Even political people.
Post-Debate Update: Bwa-ha-ha-ha-ha-ha-ha!
September 26th, 2016 at 3:35 pm
FTR: I think George Bush is a man who desperately wants to be forgiven. I think his Presidency scarred him as much, maybe even more so, than it did us or the country (which seems to be recovering).
I’ve wondered if his mind has gone, but I’m not sure I get an Alzheimer’s read off what little of him I’ve seen in public recently. (His ‘art career’ made me wonder.)
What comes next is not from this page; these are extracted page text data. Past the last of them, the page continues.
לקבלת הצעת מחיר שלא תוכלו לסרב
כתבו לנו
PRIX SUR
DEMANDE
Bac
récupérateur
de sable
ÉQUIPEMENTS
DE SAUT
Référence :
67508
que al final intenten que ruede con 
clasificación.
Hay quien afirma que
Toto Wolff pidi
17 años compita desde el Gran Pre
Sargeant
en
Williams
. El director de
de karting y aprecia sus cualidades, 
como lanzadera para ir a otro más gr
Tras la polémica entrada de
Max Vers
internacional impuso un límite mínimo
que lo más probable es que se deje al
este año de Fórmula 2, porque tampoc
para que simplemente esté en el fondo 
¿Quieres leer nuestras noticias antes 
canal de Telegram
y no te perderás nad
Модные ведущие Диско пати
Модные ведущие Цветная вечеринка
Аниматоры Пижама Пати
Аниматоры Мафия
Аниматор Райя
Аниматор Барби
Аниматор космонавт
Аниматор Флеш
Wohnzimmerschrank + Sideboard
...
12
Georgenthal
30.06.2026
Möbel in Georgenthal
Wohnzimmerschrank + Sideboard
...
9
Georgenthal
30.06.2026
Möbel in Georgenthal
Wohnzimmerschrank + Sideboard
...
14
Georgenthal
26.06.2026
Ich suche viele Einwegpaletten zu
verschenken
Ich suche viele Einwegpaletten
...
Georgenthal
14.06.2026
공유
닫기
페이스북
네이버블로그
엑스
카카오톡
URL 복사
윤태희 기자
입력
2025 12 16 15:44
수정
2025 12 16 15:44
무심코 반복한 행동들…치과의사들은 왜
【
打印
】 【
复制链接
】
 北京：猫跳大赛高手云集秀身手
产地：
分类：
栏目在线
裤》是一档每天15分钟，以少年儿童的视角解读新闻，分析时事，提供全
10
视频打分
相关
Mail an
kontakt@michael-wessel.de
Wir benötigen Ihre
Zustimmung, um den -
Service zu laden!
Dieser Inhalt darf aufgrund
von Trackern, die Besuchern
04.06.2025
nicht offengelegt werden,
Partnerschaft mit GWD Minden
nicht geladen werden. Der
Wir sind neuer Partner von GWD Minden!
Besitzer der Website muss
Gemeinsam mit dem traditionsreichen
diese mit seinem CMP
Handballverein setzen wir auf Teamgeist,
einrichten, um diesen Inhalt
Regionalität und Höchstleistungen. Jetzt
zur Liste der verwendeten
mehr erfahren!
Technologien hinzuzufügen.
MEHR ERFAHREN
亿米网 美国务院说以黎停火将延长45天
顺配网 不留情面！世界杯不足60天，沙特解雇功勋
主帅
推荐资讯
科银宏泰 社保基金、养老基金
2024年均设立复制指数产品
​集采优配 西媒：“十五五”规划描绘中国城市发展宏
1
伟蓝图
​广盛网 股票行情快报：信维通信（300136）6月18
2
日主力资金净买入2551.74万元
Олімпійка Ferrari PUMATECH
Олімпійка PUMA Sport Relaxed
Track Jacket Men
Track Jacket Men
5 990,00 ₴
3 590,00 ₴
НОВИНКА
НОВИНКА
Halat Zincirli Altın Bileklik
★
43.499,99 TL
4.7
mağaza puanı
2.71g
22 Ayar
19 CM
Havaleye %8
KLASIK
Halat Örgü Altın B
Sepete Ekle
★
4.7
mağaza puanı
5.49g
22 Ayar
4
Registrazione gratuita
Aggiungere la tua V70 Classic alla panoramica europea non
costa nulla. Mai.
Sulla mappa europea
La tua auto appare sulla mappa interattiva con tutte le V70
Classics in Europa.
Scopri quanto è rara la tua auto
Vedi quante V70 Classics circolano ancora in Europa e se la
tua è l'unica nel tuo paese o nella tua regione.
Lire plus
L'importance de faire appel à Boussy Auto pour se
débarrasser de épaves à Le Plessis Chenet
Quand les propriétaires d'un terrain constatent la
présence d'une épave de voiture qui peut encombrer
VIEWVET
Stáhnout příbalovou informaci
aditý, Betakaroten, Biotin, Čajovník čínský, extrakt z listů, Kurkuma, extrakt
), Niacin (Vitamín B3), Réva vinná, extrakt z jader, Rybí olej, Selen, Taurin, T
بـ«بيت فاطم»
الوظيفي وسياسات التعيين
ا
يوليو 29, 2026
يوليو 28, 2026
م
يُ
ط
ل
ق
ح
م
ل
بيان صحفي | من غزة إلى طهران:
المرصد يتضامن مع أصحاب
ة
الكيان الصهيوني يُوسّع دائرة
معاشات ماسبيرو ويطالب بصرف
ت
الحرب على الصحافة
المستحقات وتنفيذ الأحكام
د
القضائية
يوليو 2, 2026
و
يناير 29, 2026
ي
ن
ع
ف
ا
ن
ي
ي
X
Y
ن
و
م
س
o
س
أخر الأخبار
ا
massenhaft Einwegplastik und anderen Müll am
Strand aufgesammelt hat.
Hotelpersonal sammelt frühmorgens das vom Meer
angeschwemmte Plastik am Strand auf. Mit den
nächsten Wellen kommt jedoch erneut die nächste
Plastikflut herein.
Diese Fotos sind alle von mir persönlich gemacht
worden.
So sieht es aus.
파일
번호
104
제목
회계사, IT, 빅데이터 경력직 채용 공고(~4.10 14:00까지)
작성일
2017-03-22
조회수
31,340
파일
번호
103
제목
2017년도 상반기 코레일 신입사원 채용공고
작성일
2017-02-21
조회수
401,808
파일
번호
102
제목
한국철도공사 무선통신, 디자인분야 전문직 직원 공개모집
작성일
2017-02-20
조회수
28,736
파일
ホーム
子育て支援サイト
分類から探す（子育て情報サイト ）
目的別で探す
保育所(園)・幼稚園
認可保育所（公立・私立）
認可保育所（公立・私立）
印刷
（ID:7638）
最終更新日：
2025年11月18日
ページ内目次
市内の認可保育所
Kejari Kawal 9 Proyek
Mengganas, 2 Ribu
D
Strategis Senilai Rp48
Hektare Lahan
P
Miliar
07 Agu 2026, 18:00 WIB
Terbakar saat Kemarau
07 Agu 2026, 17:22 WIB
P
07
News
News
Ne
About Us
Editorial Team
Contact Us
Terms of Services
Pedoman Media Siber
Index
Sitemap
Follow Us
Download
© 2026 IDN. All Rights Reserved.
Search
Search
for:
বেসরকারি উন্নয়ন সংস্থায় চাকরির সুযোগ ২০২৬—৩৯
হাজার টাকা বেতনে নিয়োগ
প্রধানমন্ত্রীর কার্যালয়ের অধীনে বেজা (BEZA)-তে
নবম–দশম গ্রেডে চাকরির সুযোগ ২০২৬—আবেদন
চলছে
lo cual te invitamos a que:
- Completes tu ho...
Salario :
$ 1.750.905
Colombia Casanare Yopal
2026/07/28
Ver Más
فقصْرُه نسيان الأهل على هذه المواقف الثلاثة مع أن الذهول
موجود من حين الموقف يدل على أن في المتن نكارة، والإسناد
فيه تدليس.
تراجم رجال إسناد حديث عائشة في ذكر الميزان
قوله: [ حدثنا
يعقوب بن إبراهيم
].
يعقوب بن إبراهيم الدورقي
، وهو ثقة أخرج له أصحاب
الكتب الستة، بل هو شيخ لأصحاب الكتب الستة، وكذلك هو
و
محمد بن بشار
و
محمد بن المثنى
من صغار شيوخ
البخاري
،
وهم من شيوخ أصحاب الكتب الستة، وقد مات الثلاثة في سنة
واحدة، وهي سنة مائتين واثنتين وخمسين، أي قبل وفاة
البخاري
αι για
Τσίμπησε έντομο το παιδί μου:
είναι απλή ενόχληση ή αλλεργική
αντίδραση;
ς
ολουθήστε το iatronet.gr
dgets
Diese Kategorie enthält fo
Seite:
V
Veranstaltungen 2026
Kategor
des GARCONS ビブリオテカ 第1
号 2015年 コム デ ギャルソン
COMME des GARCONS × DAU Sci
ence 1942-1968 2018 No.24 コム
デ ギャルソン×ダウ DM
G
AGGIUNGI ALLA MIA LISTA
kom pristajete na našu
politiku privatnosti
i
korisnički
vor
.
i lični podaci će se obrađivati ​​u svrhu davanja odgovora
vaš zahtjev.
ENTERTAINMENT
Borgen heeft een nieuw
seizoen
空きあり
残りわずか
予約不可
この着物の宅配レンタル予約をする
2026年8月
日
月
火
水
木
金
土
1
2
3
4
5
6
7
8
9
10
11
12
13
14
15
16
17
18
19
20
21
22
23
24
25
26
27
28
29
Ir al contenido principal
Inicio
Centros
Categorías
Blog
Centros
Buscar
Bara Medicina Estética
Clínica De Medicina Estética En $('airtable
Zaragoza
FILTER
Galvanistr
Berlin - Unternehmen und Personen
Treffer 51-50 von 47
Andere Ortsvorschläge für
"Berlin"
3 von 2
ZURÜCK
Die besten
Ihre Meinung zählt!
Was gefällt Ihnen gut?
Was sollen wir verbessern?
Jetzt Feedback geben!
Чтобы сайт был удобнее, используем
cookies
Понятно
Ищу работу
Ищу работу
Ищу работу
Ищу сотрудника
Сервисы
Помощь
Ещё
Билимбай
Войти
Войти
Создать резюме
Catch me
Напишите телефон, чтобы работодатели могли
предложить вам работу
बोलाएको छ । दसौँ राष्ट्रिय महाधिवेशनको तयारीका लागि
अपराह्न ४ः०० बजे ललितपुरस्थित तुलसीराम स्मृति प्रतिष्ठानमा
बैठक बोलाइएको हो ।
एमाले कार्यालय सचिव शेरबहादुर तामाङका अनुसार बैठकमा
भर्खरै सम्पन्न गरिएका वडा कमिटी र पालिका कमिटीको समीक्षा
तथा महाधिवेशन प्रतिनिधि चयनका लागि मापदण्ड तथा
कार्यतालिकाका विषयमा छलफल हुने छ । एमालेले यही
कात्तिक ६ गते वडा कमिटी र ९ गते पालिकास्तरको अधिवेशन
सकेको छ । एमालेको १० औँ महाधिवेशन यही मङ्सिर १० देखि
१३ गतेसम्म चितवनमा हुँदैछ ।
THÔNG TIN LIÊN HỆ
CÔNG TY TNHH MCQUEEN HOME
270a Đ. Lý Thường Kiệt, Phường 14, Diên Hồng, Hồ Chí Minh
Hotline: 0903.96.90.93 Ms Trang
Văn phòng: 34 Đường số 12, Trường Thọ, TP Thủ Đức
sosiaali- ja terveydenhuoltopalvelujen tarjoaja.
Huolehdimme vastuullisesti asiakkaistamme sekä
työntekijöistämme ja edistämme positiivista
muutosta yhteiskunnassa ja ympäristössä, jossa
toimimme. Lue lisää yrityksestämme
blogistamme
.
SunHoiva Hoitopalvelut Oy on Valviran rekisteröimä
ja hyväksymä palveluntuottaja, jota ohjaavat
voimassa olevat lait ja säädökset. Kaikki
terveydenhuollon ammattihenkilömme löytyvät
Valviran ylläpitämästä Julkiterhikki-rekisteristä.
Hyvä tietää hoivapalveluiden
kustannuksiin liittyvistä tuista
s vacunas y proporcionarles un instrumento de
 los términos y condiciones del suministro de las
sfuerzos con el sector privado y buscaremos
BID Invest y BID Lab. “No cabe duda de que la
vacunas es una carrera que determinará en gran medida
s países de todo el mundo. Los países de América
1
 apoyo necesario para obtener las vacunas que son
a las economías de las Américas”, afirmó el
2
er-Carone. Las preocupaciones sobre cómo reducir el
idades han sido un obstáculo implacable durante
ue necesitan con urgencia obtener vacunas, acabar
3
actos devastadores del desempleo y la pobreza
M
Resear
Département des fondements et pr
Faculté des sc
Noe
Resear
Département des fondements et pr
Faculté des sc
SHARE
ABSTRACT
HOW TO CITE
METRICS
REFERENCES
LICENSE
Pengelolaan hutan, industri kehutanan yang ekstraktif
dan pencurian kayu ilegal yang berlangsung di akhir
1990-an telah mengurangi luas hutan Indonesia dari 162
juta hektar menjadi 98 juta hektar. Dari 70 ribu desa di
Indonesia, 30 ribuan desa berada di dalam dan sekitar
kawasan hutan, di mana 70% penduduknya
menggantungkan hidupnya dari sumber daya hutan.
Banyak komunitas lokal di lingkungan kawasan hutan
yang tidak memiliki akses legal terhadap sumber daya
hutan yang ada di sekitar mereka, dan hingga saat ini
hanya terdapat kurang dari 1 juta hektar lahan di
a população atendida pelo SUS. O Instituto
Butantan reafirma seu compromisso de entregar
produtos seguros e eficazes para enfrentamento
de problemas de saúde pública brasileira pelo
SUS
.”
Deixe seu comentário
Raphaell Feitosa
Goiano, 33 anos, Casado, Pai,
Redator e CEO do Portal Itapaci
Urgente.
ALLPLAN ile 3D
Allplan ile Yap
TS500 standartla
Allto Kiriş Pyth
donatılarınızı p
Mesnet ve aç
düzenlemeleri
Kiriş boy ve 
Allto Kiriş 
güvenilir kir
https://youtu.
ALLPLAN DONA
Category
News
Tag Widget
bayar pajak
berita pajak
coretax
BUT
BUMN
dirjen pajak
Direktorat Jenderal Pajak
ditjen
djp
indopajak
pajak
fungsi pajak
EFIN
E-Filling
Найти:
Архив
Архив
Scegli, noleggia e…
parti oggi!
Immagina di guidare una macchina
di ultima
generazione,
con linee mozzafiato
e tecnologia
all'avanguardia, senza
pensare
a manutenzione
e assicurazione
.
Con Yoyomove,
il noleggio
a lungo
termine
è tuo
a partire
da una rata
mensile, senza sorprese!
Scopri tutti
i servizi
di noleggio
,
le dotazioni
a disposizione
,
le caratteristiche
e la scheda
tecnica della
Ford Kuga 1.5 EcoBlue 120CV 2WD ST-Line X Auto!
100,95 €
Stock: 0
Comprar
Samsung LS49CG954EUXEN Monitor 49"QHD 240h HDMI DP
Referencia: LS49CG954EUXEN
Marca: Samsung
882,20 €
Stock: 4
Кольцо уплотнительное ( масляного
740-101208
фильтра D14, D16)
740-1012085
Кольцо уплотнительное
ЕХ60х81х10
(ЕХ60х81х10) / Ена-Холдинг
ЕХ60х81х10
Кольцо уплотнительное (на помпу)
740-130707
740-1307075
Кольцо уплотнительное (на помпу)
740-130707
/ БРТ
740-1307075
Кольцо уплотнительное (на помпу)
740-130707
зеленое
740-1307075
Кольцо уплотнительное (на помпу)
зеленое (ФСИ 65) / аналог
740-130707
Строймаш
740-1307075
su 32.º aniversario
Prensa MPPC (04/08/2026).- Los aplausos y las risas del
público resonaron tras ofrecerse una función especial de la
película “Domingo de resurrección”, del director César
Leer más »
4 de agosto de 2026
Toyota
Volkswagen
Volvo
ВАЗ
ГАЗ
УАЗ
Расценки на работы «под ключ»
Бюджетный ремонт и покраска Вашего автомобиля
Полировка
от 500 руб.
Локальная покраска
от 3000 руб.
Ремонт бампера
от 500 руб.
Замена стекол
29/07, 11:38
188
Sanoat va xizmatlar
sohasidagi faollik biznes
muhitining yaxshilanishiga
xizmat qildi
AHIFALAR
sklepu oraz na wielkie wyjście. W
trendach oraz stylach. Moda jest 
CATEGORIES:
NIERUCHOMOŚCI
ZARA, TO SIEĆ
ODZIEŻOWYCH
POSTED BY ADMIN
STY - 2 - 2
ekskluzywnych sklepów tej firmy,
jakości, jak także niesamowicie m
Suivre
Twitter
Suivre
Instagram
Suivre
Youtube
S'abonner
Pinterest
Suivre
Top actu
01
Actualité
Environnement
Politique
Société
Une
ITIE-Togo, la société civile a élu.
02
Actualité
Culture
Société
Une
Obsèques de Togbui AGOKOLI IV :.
Now I wonder if he suffers from a unique form of PTSD, badly damaged by what happened on his watch. I can well imagine it. And, at the very least, he must have a very special sense of just how heavy the burden of POTUS can be, how things can turn on a dime.
Hate the sin, love the sinner.
I forgive you, George!
September 26th, 2016 at 6:45 pm
Good luck tonight Smitty. I’m not going to watch the debate. It would make me bat shit crazy! ❤
Diana xo
September 26th, 2016 at 11:45 pm
It was pretty awesome. Hillary cleaned his clock. To the extent it’s about comportment, Trump was hysterically awful. To the extent it’s about substance, Trump was hysterically awful. The debate showed the real man, a childish, fidgeting, boorish, ignoramus.
The real question is whether, and how much, this will change anything. This much seems true: any change in the needle will be in Clinton’s favor.